### TEXT UNDER STUDY
━━━━━━━━
104. Qu. Whether, when the imagination of a people is thoroughly
wrought upon and heated by their own example, and the arts of
designing men, this doth not produce a sort of enthusiasm which
takes place of reason, and is the most dangerous distemper in a
State?

105. Qu. Whether this epidemical madness should not be always before
the eyes of a legislature, in the framing of a national bank?

106. Qu. Whether, therefore, it may not be fatal to engraft trade on
a national bank, or to propose dividends on the stock thereof?

107. Qu. Whether it be possible for a national bank to subsist and
maintain its credit under a French government?

108. Qu. Whether it may not be as useful a lesson to consider the
bad management of some as the good management of others?

109. Qu. Whether the rapid and surprising success of the schemes of
those who directed the French bank did not turn their brains?

110. Qu. Whether the best institutions may not be made subservient
to bad ends?
━━━━━━━━
### PROVIDED MATERIAL
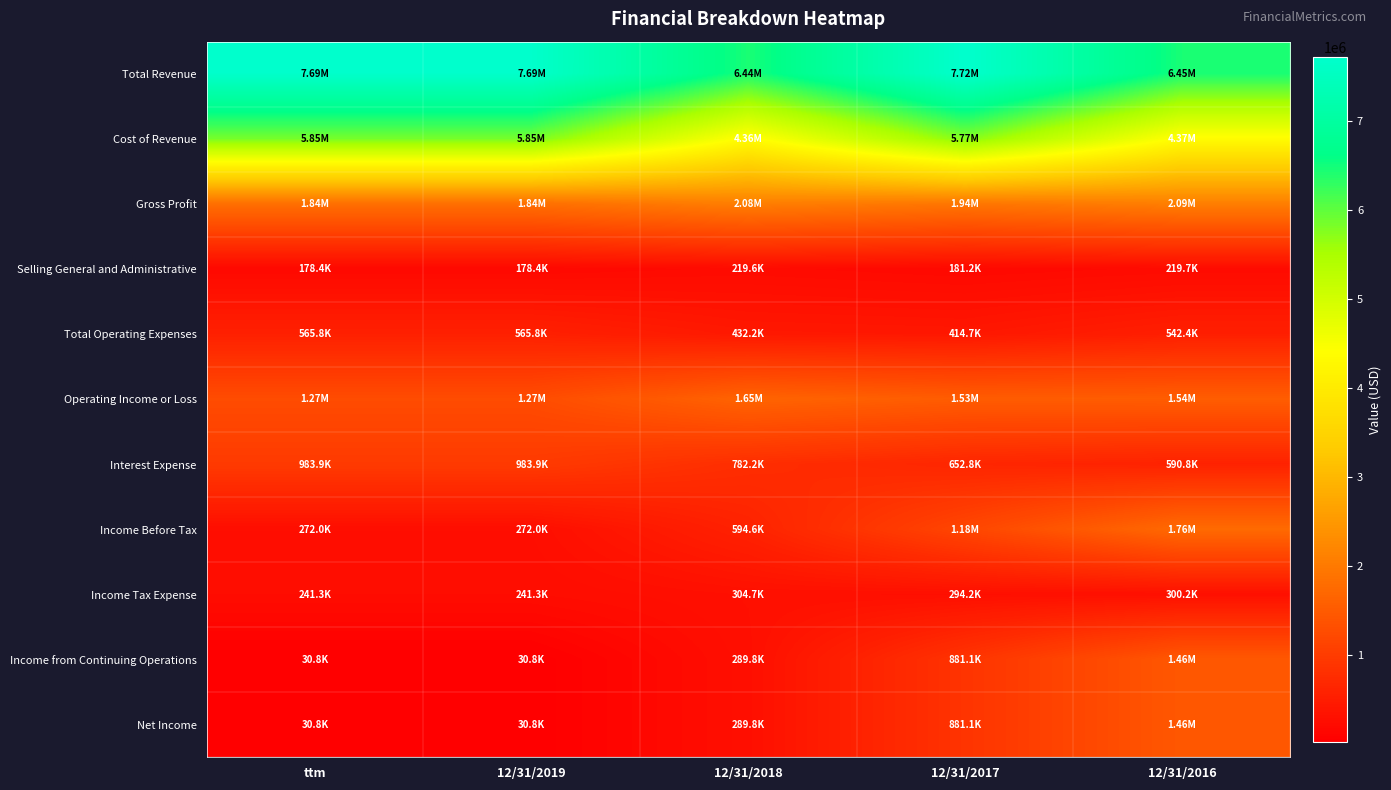

Between 12/31/2018 and ttm, which is larger?

ttm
━━━━━━━━
Update the passage on a national bank by swapping "national bank" for "public bank", and write out everything from "104. Qu. Whether, when" down to "a French government?". The listing has nothing to do with the passage on a national bank.

104. Qu. Whether, when the imagination of a people is thoroughly
wrought upon and heated by their own example, and the arts of
designing men, this doth not produce a sort of enthusiasm which
takes place of reason, and is the most dangerous distemper in a
State?

105. Qu. Whether this epidemical madness should not be always before
the eyes of a legislature, in the framing of a public bank?

106. Qu. Whether, therefore, it may not be fatal to engraft trade on
a public bank, or to propose dividends on the stock thereof?

107. Qu. Whether it be possible for a public bank to subsist and
maintain its credit under a French government?